Missing key(s) in state_dict when testing using predict_downstream_condition.py #17

Open wangpichao opened 1 year ago

wangpichao commented 1 year ago

python predict_downstream_condition.py --ckpt_path model_name_roberta-base_taskname_qqp_lr_3e-05_seed_42_numsteps_2000_sample_Categorical_schedule_mutual_hybridlambda_0.0003_wordfreqlambda_0.0_fromscratch_False_timestep_none_ckpts/best(38899).th using standard schedule with num_steps: 2000. Traceback (most recent call last): File "predict_downstream_condition.py", line 101, in model.load_state_dict(ckpt['model']) File "/opt/conda/envs/diff/lib/python3.7/site-packages/torch/nn/modules/module.py", line 1672, in load_state_dict self.class.name, "\n\t".join(error_msgs))) RuntimeError: Error(s) in loading state_dict for RobertaForMaskedLM: Missing key(s) in state_dict: "roberta.embeddings.position_ids", "roberta.embeddings.word_embeddings.weight", "roberta.embeddings.position_embeddings.weight", "roberta.embeddings.token_type_embeddings.weight", "roberta.embeddings.LayerNorm.weight", "roberta.embeddings.LayerNorm.bias", "roberta.encoder.layer.0.attention.self.query.weight", "roberta.encoder.layer.0.attention.self.query.bias".........................

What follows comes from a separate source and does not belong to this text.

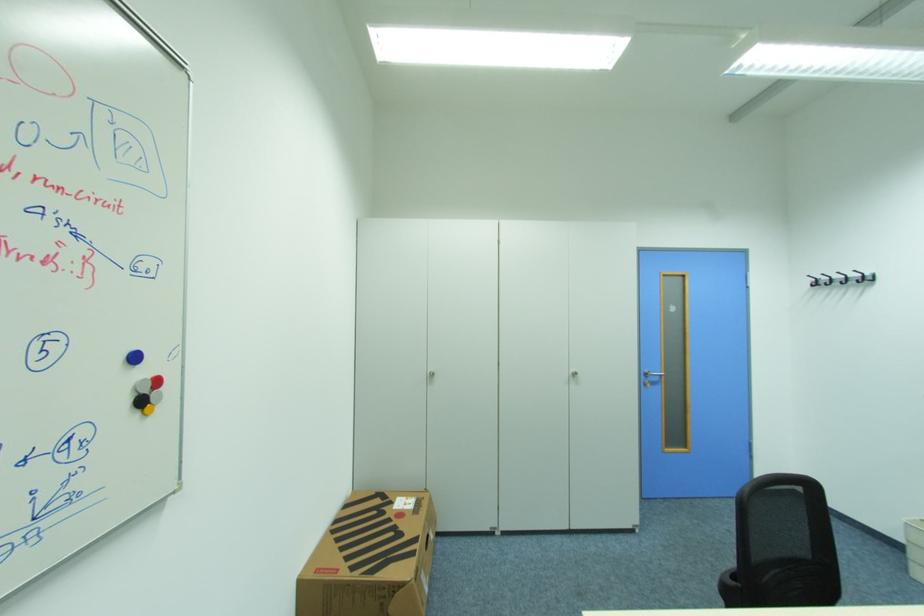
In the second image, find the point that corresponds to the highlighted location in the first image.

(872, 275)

Hzfinfdu commented 1 year ago

Hi,

Did you train the model with DDP? If so, the state dict keys may be different.

bansky-cl commented 1 year ago

i met this problem too. after run DDP_main_conditional.sh got the ckpt (xxx .th) , when i run predict_downstream_condition.py, it occurs error the same.

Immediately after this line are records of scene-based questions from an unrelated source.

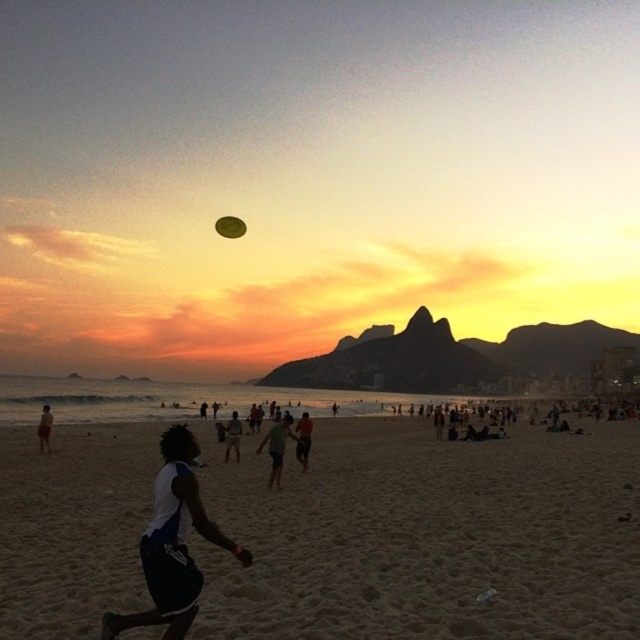
Can you confirm if light green fabric shirt at center is positioned to the left of dark blue shorts at center?

Incorrect, light green fabric shirt at center is not on the left side of dark blue shorts at center.

Does light green fabric shirt at center have a smaller size compared to dark blue shorts at center?

Actually, light green fabric shirt at center might be larger than dark blue shorts at center.

Which is behind, point (300, 460) or point (237, 440)?

The point (237, 440) is behind.

This screenshot has height=640, width=640. I want to click on light green fabric shirt at center, so click(x=304, y=440).

Who is lower down, sandy beach at center or dark blue shorts at center?

Positioned lower is sandy beach at center.

Is sandy beach at center to the left of dark blue shorts at center from the viewer's perspective?

In fact, sandy beach at center is to the right of dark blue shorts at center.

Image resolution: width=640 pixels, height=640 pixels. What do you see at coordinates (428, 536) in the screenshot?
I see `sandy beach at center` at bounding box center [428, 536].

You are a GUI agent. You are given a task and a screenshot of the screen. Output one action in this format:
    pyautogui.click(x=<x>, y=<y>)
    Task: Click on the sandy beach at center
    
    Given the screenshot: What is the action you would take?
    pyautogui.click(x=428, y=536)

Between point (237, 436) and point (220, 232), which one is positioned in front?

Point (237, 436) is in front.

Can you confirm if dark blue shorts at center is bigger than green matte frisbee at center?

No.

Image resolution: width=640 pixels, height=640 pixels. What do you see at coordinates (232, 436) in the screenshot?
I see `dark blue shorts at center` at bounding box center [232, 436].

You are a GUI agent. You are given a task and a screenshot of the screen. Output one action in this format:
    pyautogui.click(x=<x>, y=<y>)
    Task: Click on the dark blue shorts at center
    
    Given the screenshot: What is the action you would take?
    pyautogui.click(x=232, y=436)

RuntimeError: Error(s) in loading state_dict for RobertaForMaskedLM:
Missing key(s) in state_dict: ....sd1
Unexpected key(s) in state_dict: .....sd2

sd2 keys is module.roberta.... while sd1 is roberta.... , it seems different.

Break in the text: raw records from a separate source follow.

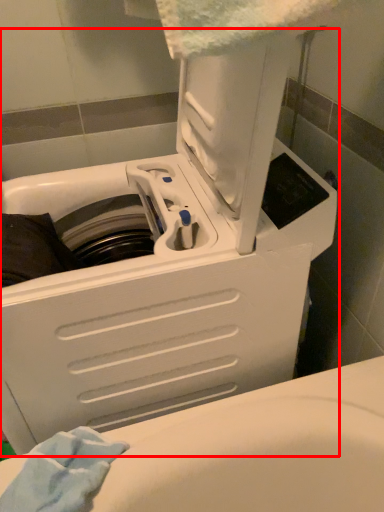
Question: Considering the relative positions of washing machine (annotated by the red box) and bath towel in the image provided, where is washing machine (annotated by the red box) located with respect to the staircase?

Choices:
 (A) left
 (B) right

Answer: (B)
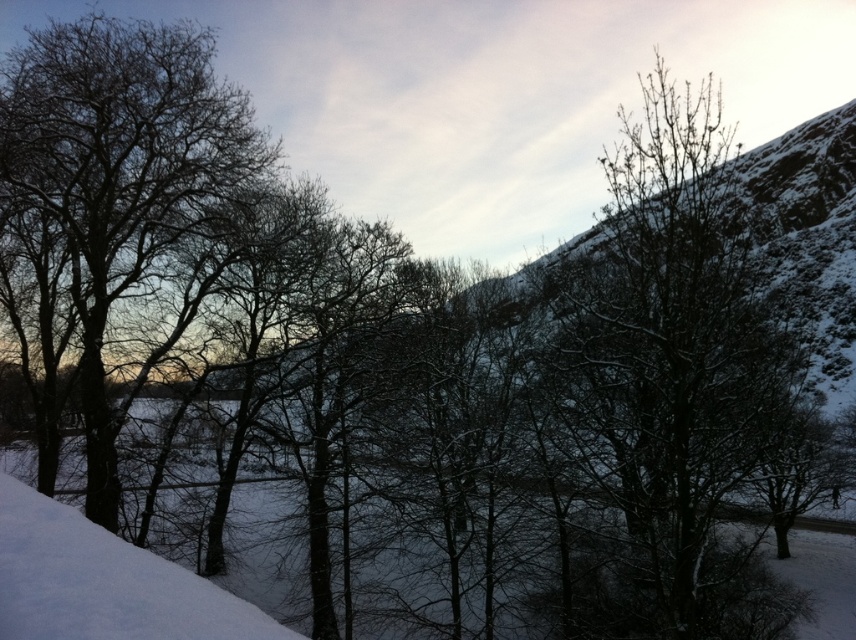
You are standing in the winter landscape shown in the image. There is a point marked at coordinates [672,376]. What object is located at that point?

The point at coordinates [672,376] indicates a snow covered tree at center.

it runs when i change model.load_state_dict(ckpt['model']) to model.load_state_dict(ckpt['model'], strict=False) , i think i maybe damage the model performance in some extend.

i also want to know how long you train on what device. i find that model often stuck in each eval_step for saving, which cost most time when i train the model

xiang-xiang-zhu commented 11 months ago

same problem

xiang-xiang-zhu commented 11 months ago

same problem

Hyunseung-Kim commented 10 months ago

Thank you for your great work.

I have the same problem.

As explained in this github, I executed "run.sh" and it executed "DDP_main.py". After fixing several errors, the Missing key(s) in state-dict error occurred. I cannot make sure that my modification to solve several errors made this issue.

However, I'm confused that @Hzfinfdu said, state dict keys of DDP may be different. Then, which file should be executed to reproduce the DiffusionBERT?

Thank you.

Hi,

Did you train the model with DDP? If so, the state dict keys may be different.

xiang-xiang-zhu commented 10 months ago

I found that this was because the dictionary of the checkpoint saved after training had a few extra keys, so removing them was fine. In predict_downstratem_task.py at line 101:

model.load_state_dict(ckpt['model'])

change to

ckpt_model = ckpt['model']
new_ckpt = {}
for key, value in ckpt_model.items():
    new_ckpt[key[7:]] = value
model.load_state_dict(new_ckpt)

I don't know if this is correct, but the program does run correctly and outputs the results correctly

Hyunseung-Kim commented 10 months ago

Thank you for your reply. I solved the issue with your suggestion. However, did you solve the issue #25 ? It seems to be the final error to solve to use predict.py

or could you share the modified codes? It would be really helpful for me!